═════ DATA FOR REVIEW

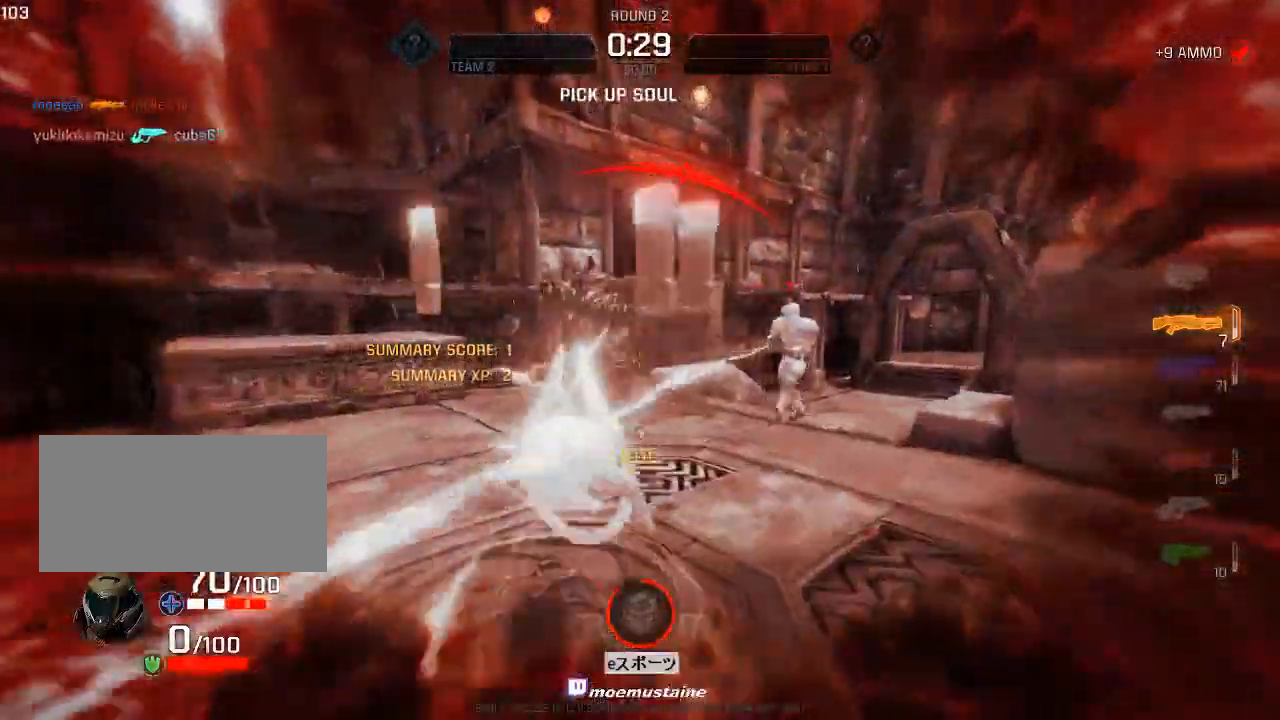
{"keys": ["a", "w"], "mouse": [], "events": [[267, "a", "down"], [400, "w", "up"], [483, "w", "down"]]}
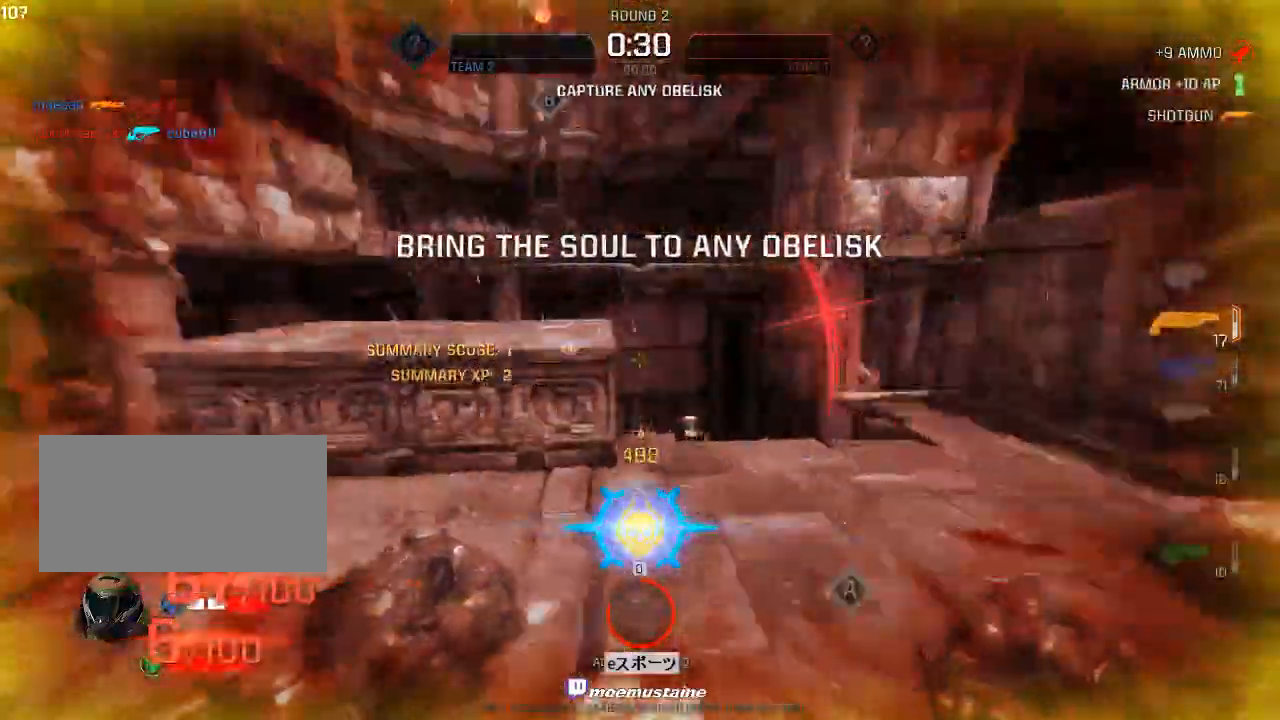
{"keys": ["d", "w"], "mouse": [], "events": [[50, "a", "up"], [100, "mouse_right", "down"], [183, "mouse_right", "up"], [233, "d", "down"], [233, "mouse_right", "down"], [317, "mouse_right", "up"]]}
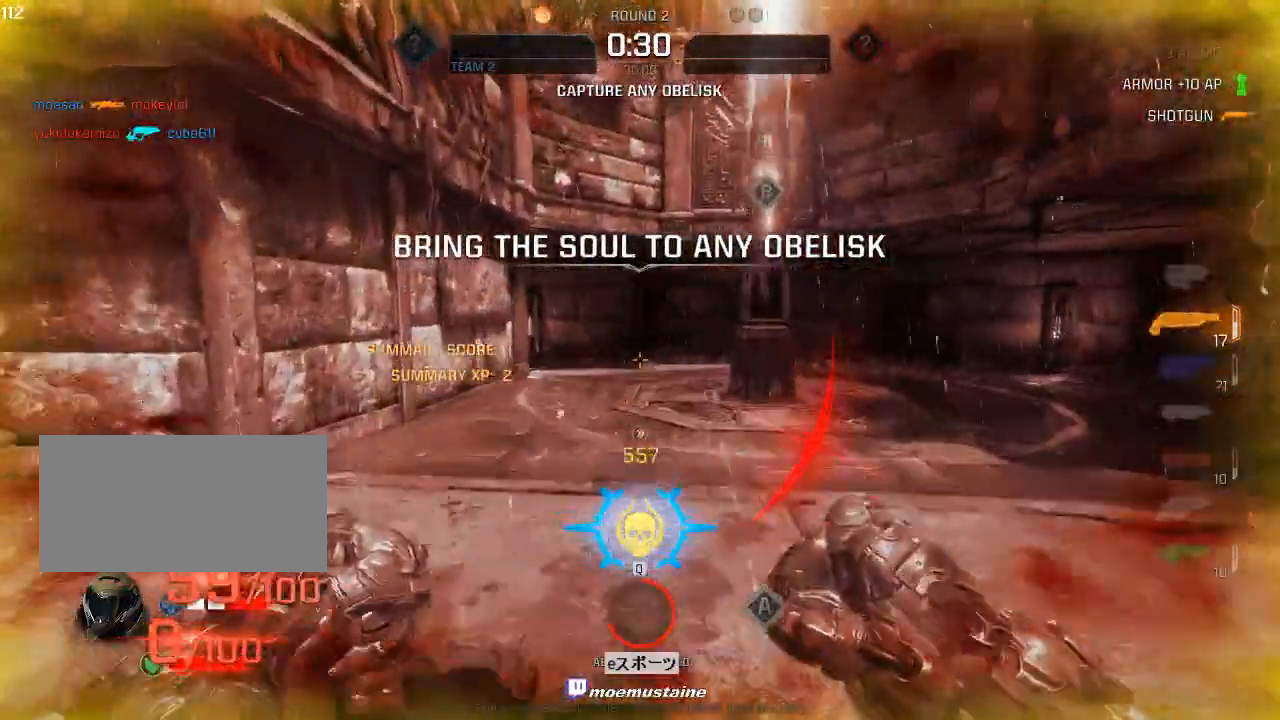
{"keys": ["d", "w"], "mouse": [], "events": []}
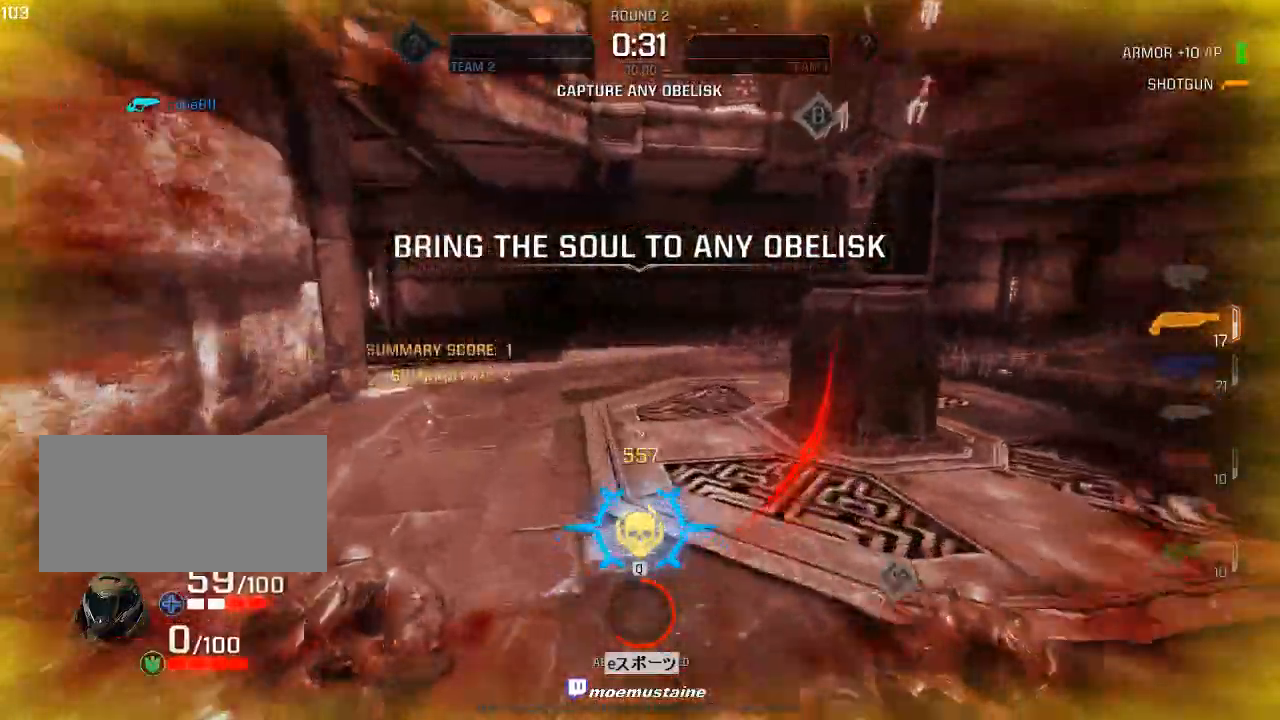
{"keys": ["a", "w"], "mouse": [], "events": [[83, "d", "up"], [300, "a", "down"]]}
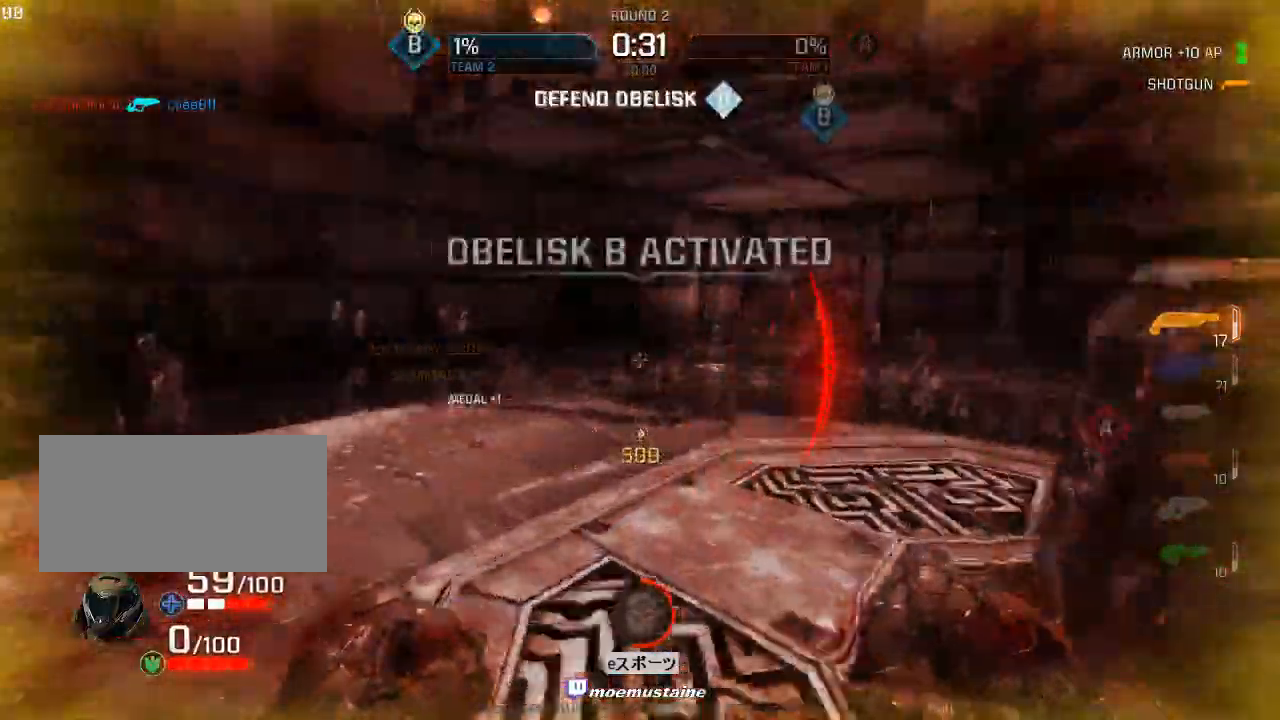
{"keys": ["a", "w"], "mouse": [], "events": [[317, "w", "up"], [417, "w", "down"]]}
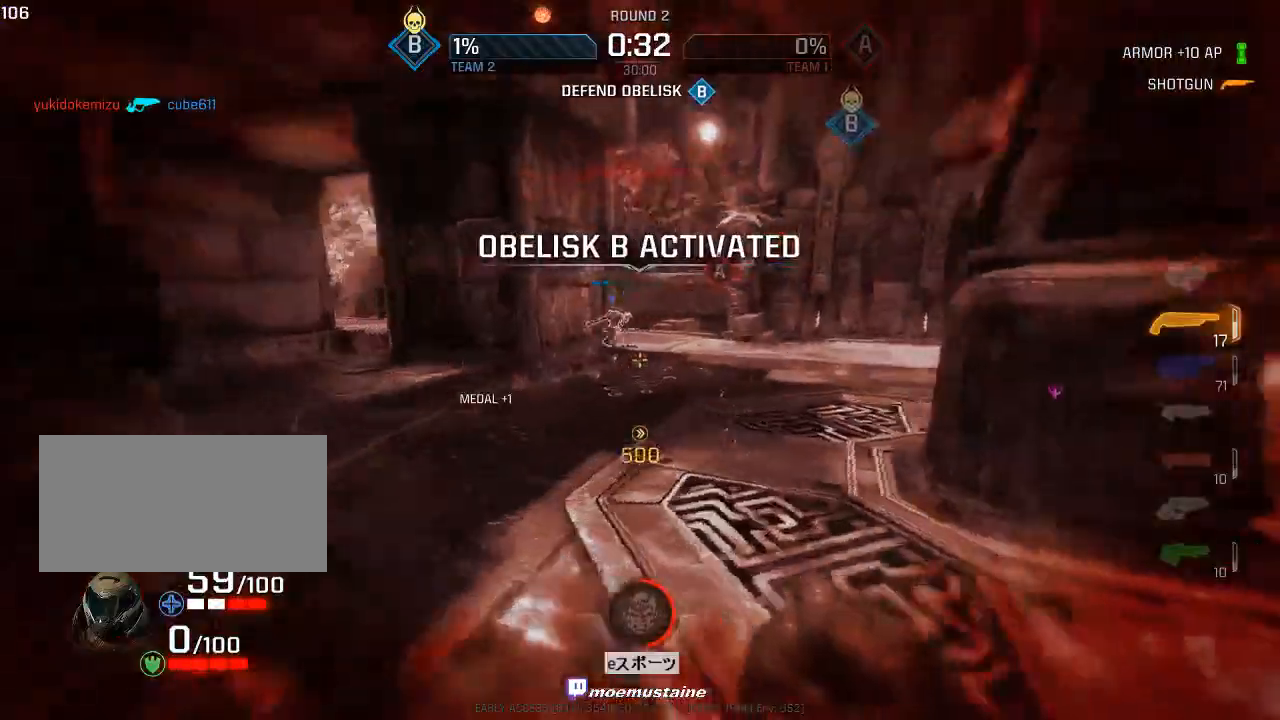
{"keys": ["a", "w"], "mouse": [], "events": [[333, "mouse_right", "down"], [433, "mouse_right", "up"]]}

══════════

Only the pictures are to be dropped; the rest of the material above must be duplicated exactly.

{"keys": ["a", "w"], "mouse": [], "events": [[267, "a", "down"], [400, "w", "up"], [483, "w", "down"]]}
{"keys": ["d", "w"], "mouse": [], "events": [[50, "a", "up"], [100, "mouse_right", "down"], [183, "mouse_right", "up"], [233, "d", "down"], [233, "mouse_right", "down"], [317, "mouse_right", "up"]]}
{"keys": ["d", "w"], "mouse": [], "events": []}
{"keys": ["a", "w"], "mouse": [], "events": [[83, "d", "up"], [300, "a", "down"]]}
{"keys": ["a", "w"], "mouse": [], "events": [[317, "w", "up"], [417, "w", "down"]]}
{"keys": ["a", "w"], "mouse": [], "events": [[333, "mouse_right", "down"], [433, "mouse_right", "up"]]}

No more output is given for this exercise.